Trump may have seriously overreached this time. His impulsive decision to fire Attorney General Jeff Sessions was vetted by nobody.

And the pushback that he got, including from many Republicans, was sufficient to cause him to try to distance himself (preposterously) from the thuggish Matt Whitaker, whom Trump named as acting attorney general, but suddenly claimed he didn’t know.

But what of Special Counsel Robert Mueller? Constitutional scholars I’ve interviewed make the following points. Mueller has obviously been preparing for this day. He has several possible moves that could stymie efforts by Whitaker to derail his investigation.
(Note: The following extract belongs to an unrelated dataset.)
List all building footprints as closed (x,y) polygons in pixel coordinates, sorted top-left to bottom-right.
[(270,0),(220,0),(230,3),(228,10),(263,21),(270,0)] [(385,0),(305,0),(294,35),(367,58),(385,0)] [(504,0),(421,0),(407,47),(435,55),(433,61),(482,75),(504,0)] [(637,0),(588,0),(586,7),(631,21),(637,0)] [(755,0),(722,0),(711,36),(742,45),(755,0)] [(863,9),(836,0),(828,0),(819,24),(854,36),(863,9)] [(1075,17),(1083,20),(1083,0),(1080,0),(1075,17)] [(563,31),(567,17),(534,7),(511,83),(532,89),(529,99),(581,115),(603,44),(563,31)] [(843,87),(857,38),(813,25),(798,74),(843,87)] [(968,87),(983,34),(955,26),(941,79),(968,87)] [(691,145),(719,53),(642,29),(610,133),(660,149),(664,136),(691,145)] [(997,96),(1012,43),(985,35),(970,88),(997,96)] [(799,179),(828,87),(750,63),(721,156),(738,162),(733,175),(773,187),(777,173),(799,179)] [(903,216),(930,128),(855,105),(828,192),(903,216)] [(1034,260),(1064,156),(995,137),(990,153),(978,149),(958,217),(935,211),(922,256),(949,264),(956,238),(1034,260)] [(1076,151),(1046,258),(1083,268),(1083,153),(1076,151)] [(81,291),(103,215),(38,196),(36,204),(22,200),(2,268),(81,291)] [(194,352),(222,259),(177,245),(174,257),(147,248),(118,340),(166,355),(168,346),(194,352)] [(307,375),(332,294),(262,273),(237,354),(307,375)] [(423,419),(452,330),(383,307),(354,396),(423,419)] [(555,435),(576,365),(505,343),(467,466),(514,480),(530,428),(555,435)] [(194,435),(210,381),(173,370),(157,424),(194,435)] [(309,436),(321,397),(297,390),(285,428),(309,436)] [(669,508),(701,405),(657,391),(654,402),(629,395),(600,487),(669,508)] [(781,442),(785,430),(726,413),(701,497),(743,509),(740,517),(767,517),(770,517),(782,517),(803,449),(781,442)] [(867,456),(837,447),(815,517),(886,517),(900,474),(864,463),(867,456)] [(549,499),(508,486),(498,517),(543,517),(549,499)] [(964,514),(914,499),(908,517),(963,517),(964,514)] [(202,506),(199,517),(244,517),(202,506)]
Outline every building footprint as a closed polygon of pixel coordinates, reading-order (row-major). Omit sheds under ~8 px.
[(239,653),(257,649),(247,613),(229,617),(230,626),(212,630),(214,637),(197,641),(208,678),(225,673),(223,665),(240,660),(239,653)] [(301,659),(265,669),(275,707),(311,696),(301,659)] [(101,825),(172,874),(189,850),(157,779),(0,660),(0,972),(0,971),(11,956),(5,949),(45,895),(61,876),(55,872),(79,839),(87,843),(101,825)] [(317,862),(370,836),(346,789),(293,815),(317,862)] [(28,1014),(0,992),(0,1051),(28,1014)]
First, he has the right to deliver sealed indictments and other background information directly to the grand jury, which is beyond the reach of Trump’s Justice Department. The grand jury could then issue indictments on its own.

Alternatively, Mueller could pass along the results of his investigation directly to New York City or state prosecutors, on the grounds that crimes have likely been committed within their jurisdictions. He could also pass along information to the U.S. attorney in the Southern District of New York.

He may already have done some, or all of this. If Whitaker tries to pen in Mueller, the horse is already out of the barn.

And Mueller could send his files to the House Judiciary Committee. The White House might try to assert executive privilege on the grounds that Mueller is technically an Executive Branch employee, but what is Trump’s practical recourse if the committee issues subpoenas for the material or if Mueller acts on his own? They can’t very well arrest Mueller.

For now, the three-judge panel overseeing the investigation has requested Whitaker to testify to explain how he intends to proceed.

He will be asked, under oath, whether he respects Mueller’s independence.

Trump may increasingly have allies in the courts, but he doesn’t control this court, which appears to be mightily offended.

And for now, Whitaker insists he will do nothing to derail the investigation.

Advantage, Mueller. Should Trump try to find another way to undercut the investigation, it only brings him closer to obstruction of justice and eventual impeachment.

If Trump’s goal in his abrupt Wednesday firing of Sessions was to change the subject from Tuesday’s election loss, he didn’t succeed. And if his goal was to clip Mueller’s wings, that also backfired.